I check, by randomizing the order of the codons, and performing the test:

>> codones_perm=codones(randperm(length(codones)));
>> genes_perm=codones2gen(codones_perm);
>> prob_noefecto_perm=gen2prob_noefecto(genes_perm,codigo);
>> hist(prob_noefecto_perm(:),20)

>> hist(log10(prob_noefecto_perm(:)))

>> probs_todas_perm=prob_noefecto_perm(~isnan(prob_noefecto_perm));
>> sum(probs_todas_perm<.05)/length(probs_todas_perm)
ans =
0.0391
>> sum(probs_todas_perm<.01)/length(probs_todas_perm)
ans =
0.0156

This one works fine.

So I would say there is something non-random in the genome.

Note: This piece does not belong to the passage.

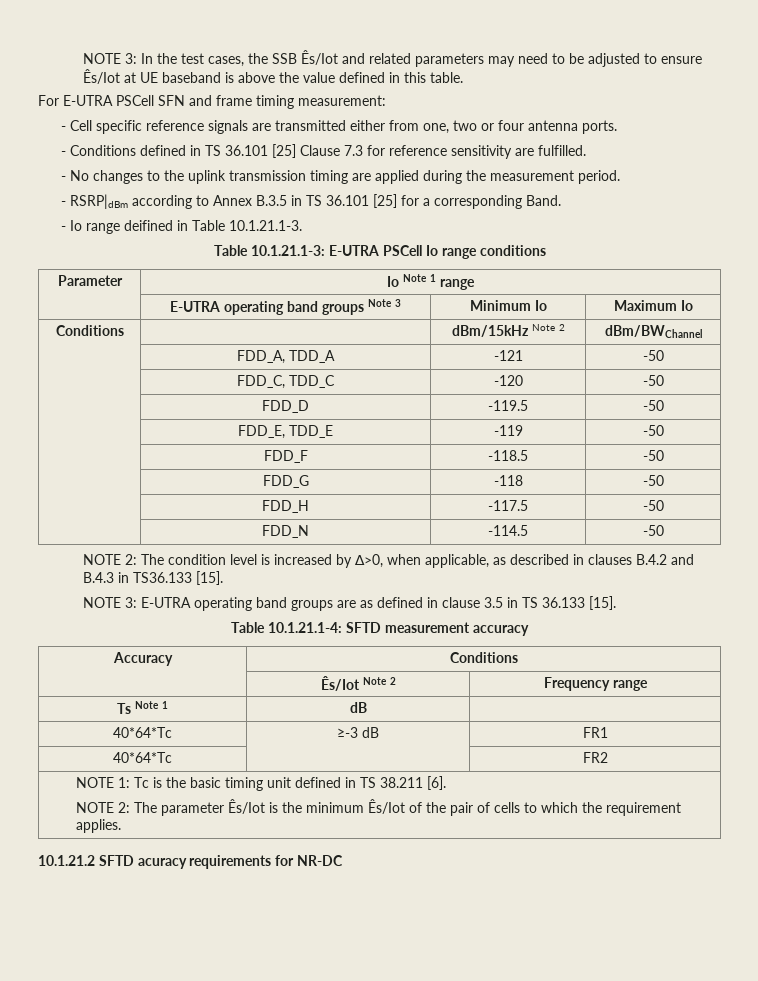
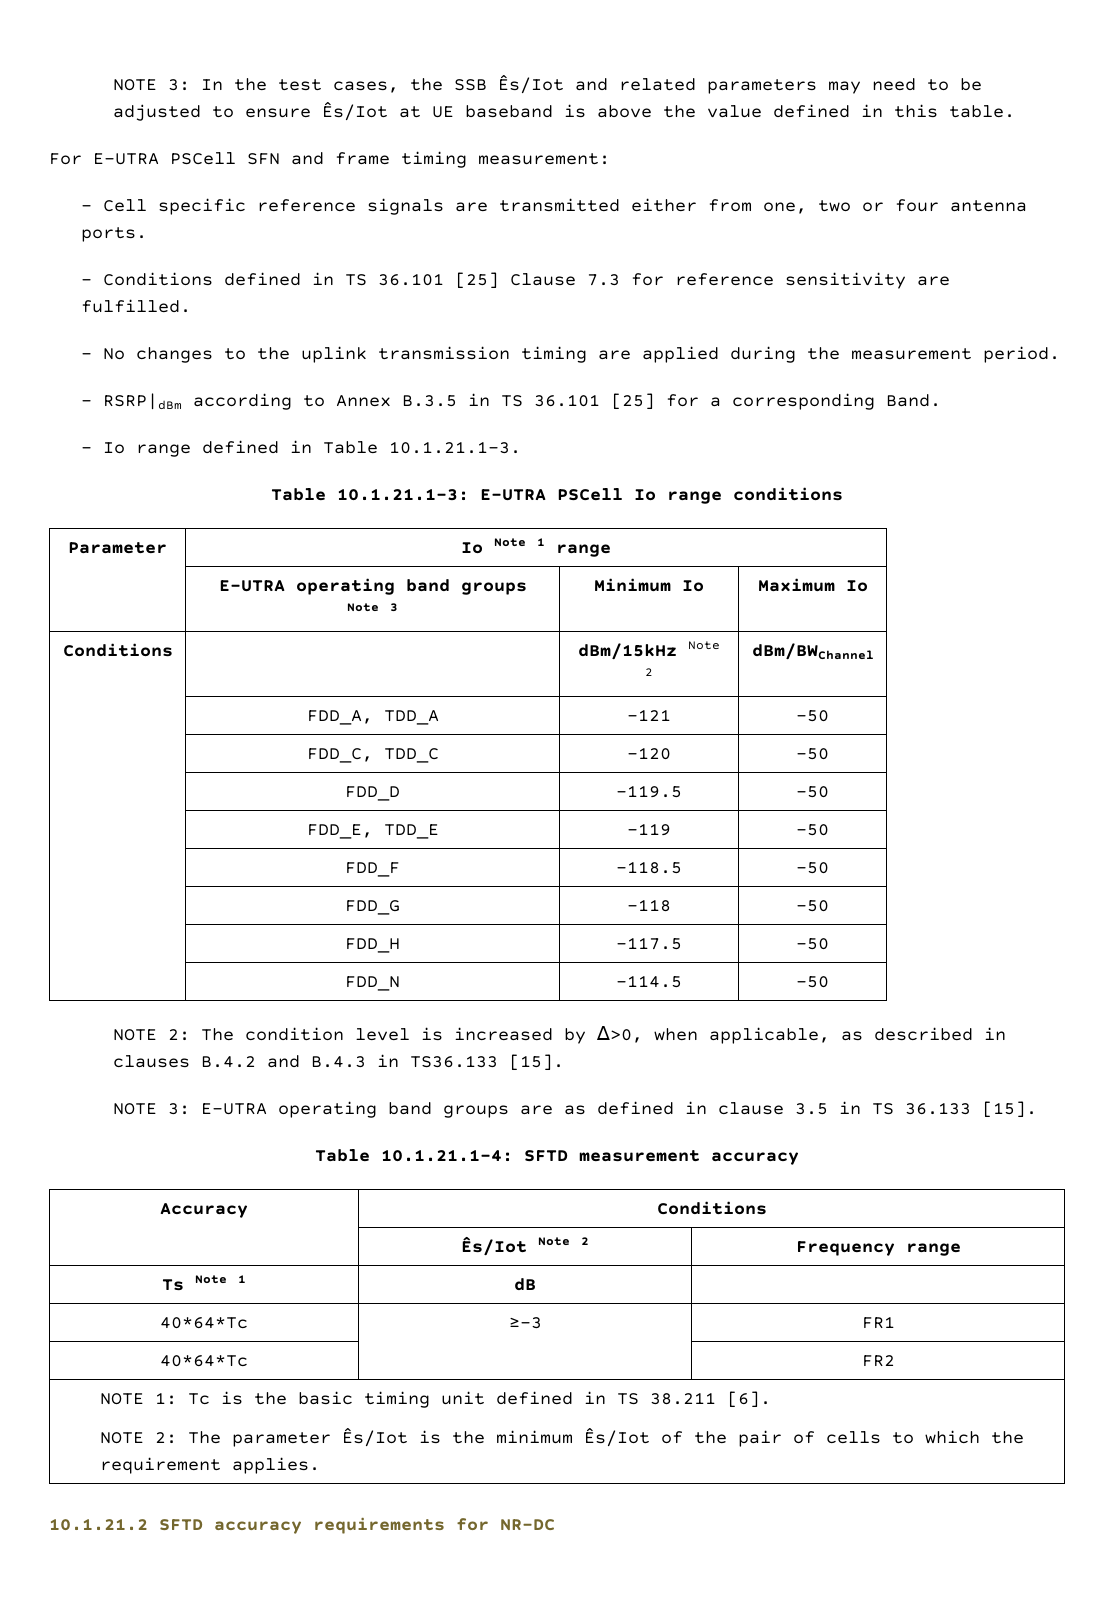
[123,220,173,231] deifined -> [201,440,279,454] defined
[362,727,379,738] dB -> (542, 1323) none
[137,858,187,869] acuracy -> [214,1521,302,1534] accuracy

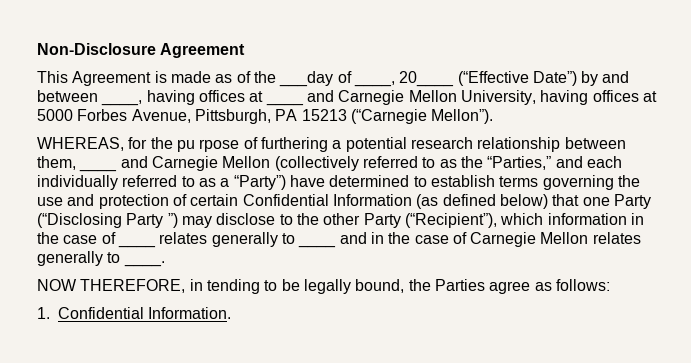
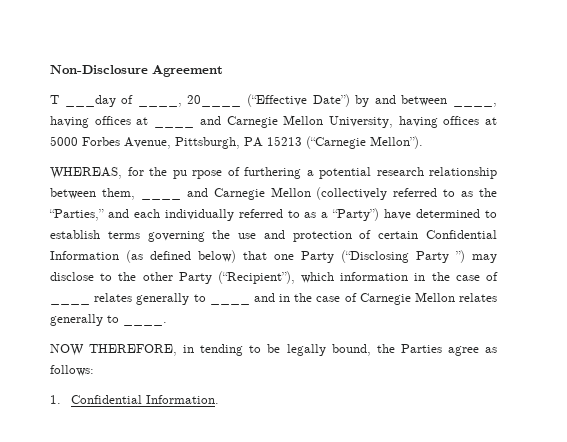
[37,71,276,86] This Agreement is made as of the -> [50,95,59,104] T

>> sum(probs_todas>.95)/length(probs_todas)
ans =
0.1406
>> sum(probs_todas>.99)/length(probs_todas)
ans =
0.0859

There are also more pairs of aminoacids with fewer hidden stops than expected…

Next steps:

– Look for something special in the pairs of aminoacids with significant proportion of hidden stop codons (both too many or too few). Any aminoacid specially present? Any stop codon is more likely than the other two?

– Do the study gene by gene, and see whether there are non-random differences among genes.